By 2025, the company wants 20 percent of its revenue to come from services and data.
DROPBOX STOCK SLIPS. The company’s share price dipped more than 5 percent on 13 January with news that the company is cutting 11 percent of its jobs – about 315 positions – and COO Olivia Nottebohm is leaving.
The cut violates the company’s commitment, made last spring, to keep staff, CEO Drew Houston acknowledged in a letter to staffers announcing the cuts. But “it’s clear we need to make changes to create a healthy and thriving business for the future,” he told workers.

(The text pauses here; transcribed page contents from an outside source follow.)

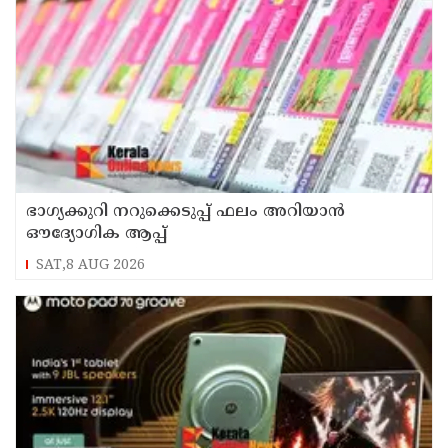
ഭാഗ്യക്കുറി നറുക്കെടുപ്പ് ഫലം അറിയാൻ
ഔദ്യോഗിക ആപ്പ്
SAT,8 AUG 2026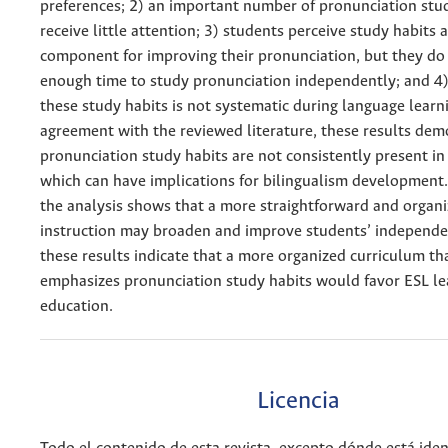
preferences; 2) an important number of pronunciation stu
receive little attention; 3) students perceive study habits 
component for improving their pronunciation, but they do
enough time to study pronunciation independently; and 4
these study habits is not systematic during language learni
agreement with the reviewed literature, these results dem
pronunciation study habits are not consistently present in
which can have implications for bilingualism development. 
the analysis shows that a more straightforward and organi
instruction may broaden and improve students’ independen
these results indicate that a more organized curriculum tha
emphasizes pronunciation study habits would favor ESL le
education.
Licencia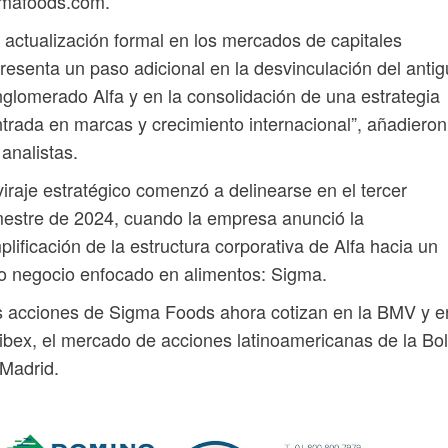
gmafoods.com.
 actualización formal en los mercados de capitales
resenta un paso adicional en la desvinculación del anti
glomerado Alfa y en la consolidación de una estrategia
trada en marcas y crecimiento internacional”, añadieron
 analistas.
viraje estratégico comenzó a delinearse en el tercer
mestre de 2024, cuando la empresa anunció la
plificación de la estructura corporativa de Alfa hacia un
o negocio enfocado en alimentos: Sigma.
 acciones de Sigma Foods ahora cotizan en la BMV y e
ibex, el mercado de acciones latinoamericanas de la Bo
Madrid.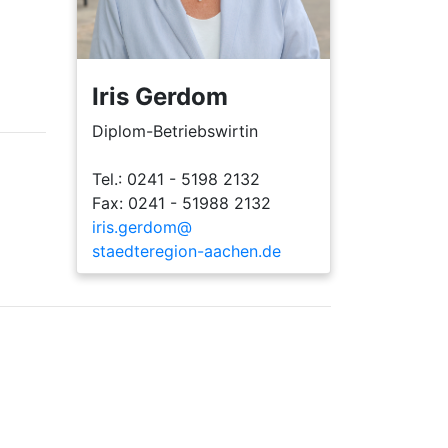
Iris Gerdom
Diplom-Betriebswirtin
Tel.: 0241 - 5198 2132
Fax: 0241 - 51988 2132
iris.gerdom@
staedteregion-aachen.de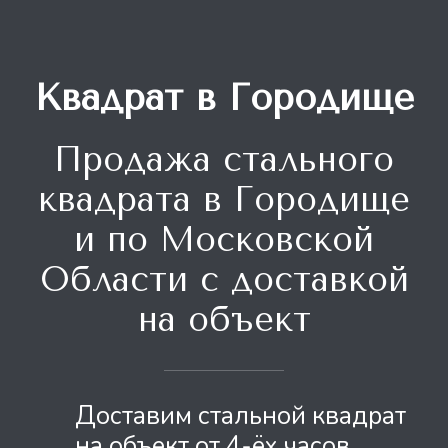
Квадрат в Городище
Продажа стального
квадрата
в Городище
и по Московской
Области с доставкой
на объект
Доставим стальной квадрат
на объект от 4-ёх часов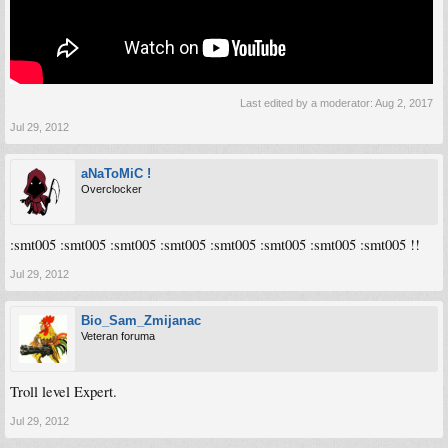
Last edited by a moderator:
Aug 2, 2017
Jul 29, 2012
aNaToMiC !
Overclocker
:smt005 :smt005 :smt005 :smt005 :smt005 :smt005 :smt005 :smt005 !!
Jul 29, 2012
Bio_Sam_Zmijanac
Veteran foruma
Troll level Expert.
Jul 29, 2012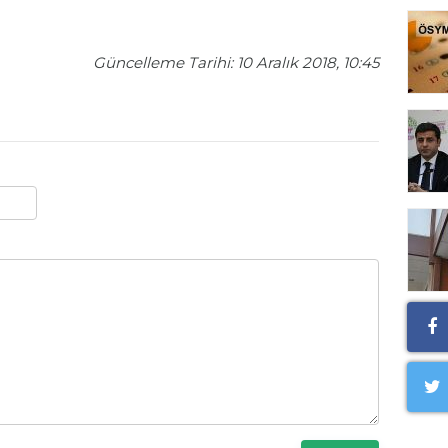
Güncelleme Tarihi: 10 Aralık 2018, 10:45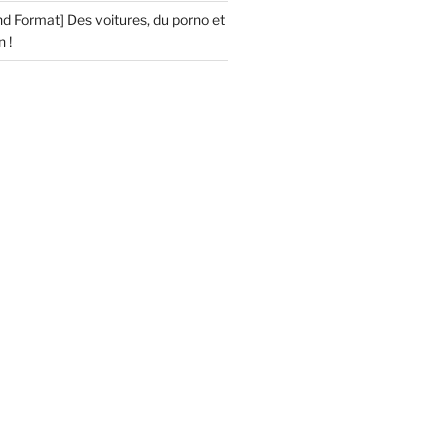
d Format] Des voitures, du porno et
 !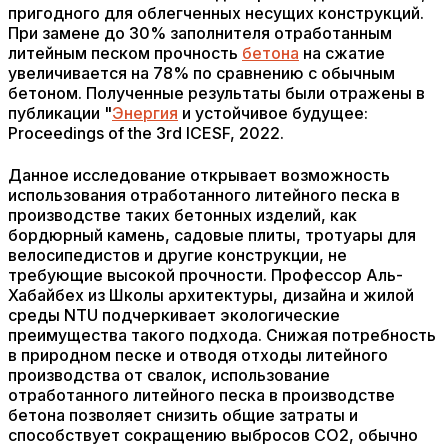
пригодного для облегченных несущих конструкций.
При замене до 30% заполнителя отработанным
литейным песком прочность
бетона
на сжатие
увеличивается на 78% по сравнению с обычным
бетоном. Полученные результаты были отражены в
публикации "
Энергия
и устойчивое будущее:
Proceedings of the 3rd ICESF, 2022.
Данное исследование открывает возможность
использования отработанного литейного песка в
производстве таких бетонных изделий, как
бордюрный камень, садовые плиты, тротуары для
велосипедистов и другие конструкции, не
требующие высокой прочности. Профессор Аль-
Хабайбех из Школы архитектуры, дизайна и жилой
среды NTU подчеркивает экологические
преимущества такого подхода. Снижая потребность
в природном песке и отводя отходы литейного
производства от свалок, использование
отработанного литейного песка в производстве
бетона позволяет снизить общие затраты и
способствует сокращению выбросов CO2, обычно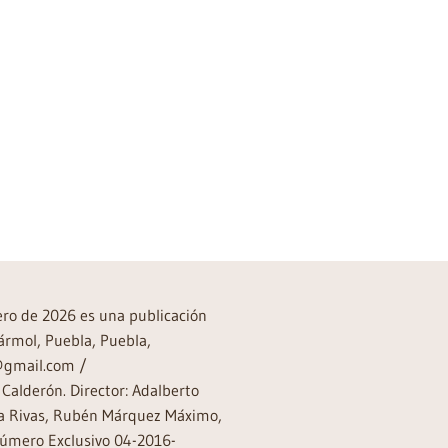
rero de 2026 es una publicación
ármol, Puebla, Puebla,
a@gmail.com /
Calderón. Director: Adalberto
rea Rivas, Rubén Márquez Máximo,
Número Exclusivo 04-2016-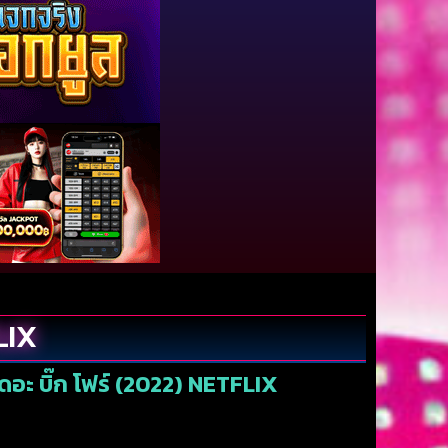
LIX
ดอะ บิ๊ก โฟร์ (2022) NETFLIX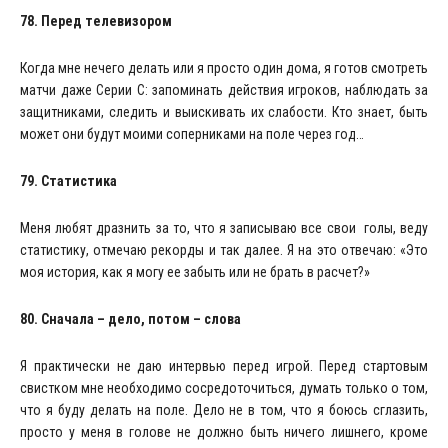
78. Перед телевизором
Когда мне нечего делать или я просто один дома, я готов смотреть
матчи даже Серии С: запоминать действия игроков, наблюдать за
защитниками, следить и выискивать их слабости. Кто знает, быть
может они будут моими соперниками на поле через год…
79. Статистика
Меня любят дразнить за то, что я записываю все свои голы, веду
статистику, отмечаю рекорды и так далее. Я на это отвечаю: «Это
моя история, как я могу ее забыть или не брать в расчет?»
80. Сначала – дело, потом – слова
Я практически не даю интервью перед игрой. Перед стартовым
свистком мне необходимо сосредоточиться, думать только о том,
что я буду делать на поле. Дело не в том, что я боюсь сглазить,
просто у меня в голове не должно быть ничего лишнего, кроме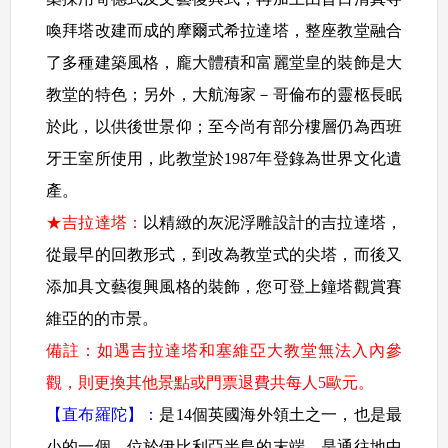
喚拜塔改建而成的摩爾式希拉達塔，整座教堂融合
了多種建築風格，龐大體積和富麗堂皇的裝飾是大
教堂的特色；另外，大航海家－哥倫布的靈柩長眠
於此，以供後世景仰；至今尚有部分樓層仍為西班
牙王室所使用，此教堂於1987年登錄為世界文化遺
產。
★吉拉達塔：
以精緻的灰泥浮雕設計的吉拉達塔，
從最早的回教形式，到改為教堂式的尖塔，而後又
添加具文藝復興風格的裝飾，您可登上鐘塔觀賞賽
維亞的的市景。
備註：如遇吉拉達塔和塞維亞大教堂無法入內參
觀，則更換其他景點或門票退費共每人5歐元。
【直布羅陀】
：
是14個英國海外領土之一，也是最
小的一個，位於伊比利亞半島的末端，是通往地中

Dropbox has adopted a “virtual first” employment policy, cutting employees who need to be at an office to do their jobs.
STARBUCKS CLOSING UP TO 300 CANADIAN STORES BY APRIL. As part of its five-year “transformation strategy,” Starbucks will close as many as 300 of its Canadian stores by the end of March.
Previously, the company had announced plans to close up to 200 stores in Canada over two years.
Starbucks has said it is closing downtown sit-down stores now that, for many office workers, commuting is becoming a thing of the past. 
Instead, the coffee giant is building suburban drive-through stores, expanding delivery services, and testing curbside pickup-only shops.
Canada’s first pickup-only Starbucks, measuring about 30 feet square, opened last January in Toronto’s business district.
EAGLE HOSPITALITY REAL ESTATE  INVESTMENT TRUST FILES FOR  BANKRUPTCY.  As a result of the lockdowns, which have devastated the tourism and business travel industry, the investment trust, which owns a portfolio of corporate, leisure, and airport hotels across the U.S., filed for bankruptcy protection in Delaware on Monday.
Last week, Marriott Wardman Park in Washington, D.C., one of the largest hotels in D.C., which opened in 1918, filed for bankruptcy.